Cloud-Native Patterns: Beyond Microservices
Everyone talks about microservices. But in the real world, is transitioning from a monolith to microservices always the right call?
A Pragmatic Approach
A system doesn’t need to be microservices to be cloud-native. What truly matters is:
- Observability: Can you understand your system?
- Resilience: What happens during failures?
- Scalability: Can you scale at the right points?
Patterns That Work in the Real World
Event-Driven Architecture
Event-based communication instead of tight coupling between services:
- Azure Service Bus / Event Grid
- Accepting eventual consistency
- Dead letter queue strategy
CQRS (Command Query Responsibility Segregation)
Separating read and write models creates dramatic performance differences, especially in read-heavy systems.
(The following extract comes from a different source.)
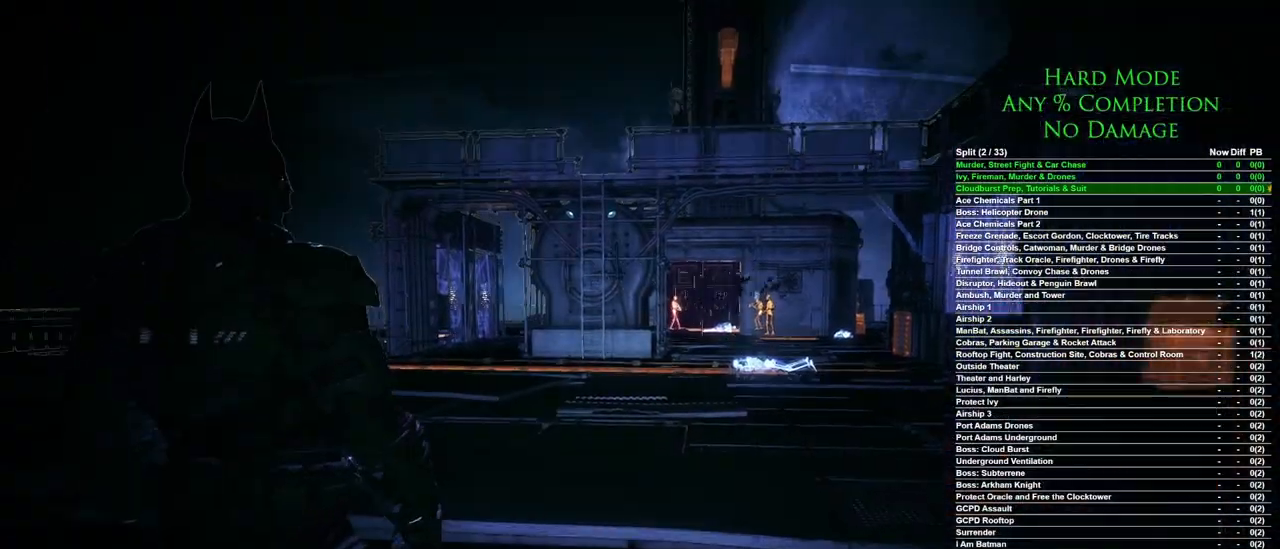
{"keys": [], "mouse": ["left"], "events": [[17, "d", "down"], [100, "d", "up"], [483, "mouse_left", "down"]]}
sequenceDiagram actor User participant Command as Command Service (Write) participant DB as Write Database participant Bus as Event Bus participant Read as Read Database participant Query as Query Service (Read) User->>Command: Send Update Command->>DB: Write Data DB-->>Bus: Publish Event Bus-->>Read: Sync Data User->>Query: Request Data Query->>Read: Query Data Read-->>Query: Return Data Query-->>User: Return View Model
Strangler Fig Pattern
Instead of tearing down the monolith, slowly wrapping around it. The safest path for risk minimization.
The Anatomy of a Decision
Every architectural decision is a trade-off. Questions to ask when choosing microservices:
- Does the team size support this?
- Is operational maturity sufficient?
- Is network latency acceptable?
“The best architecture is the one that can be deployed.”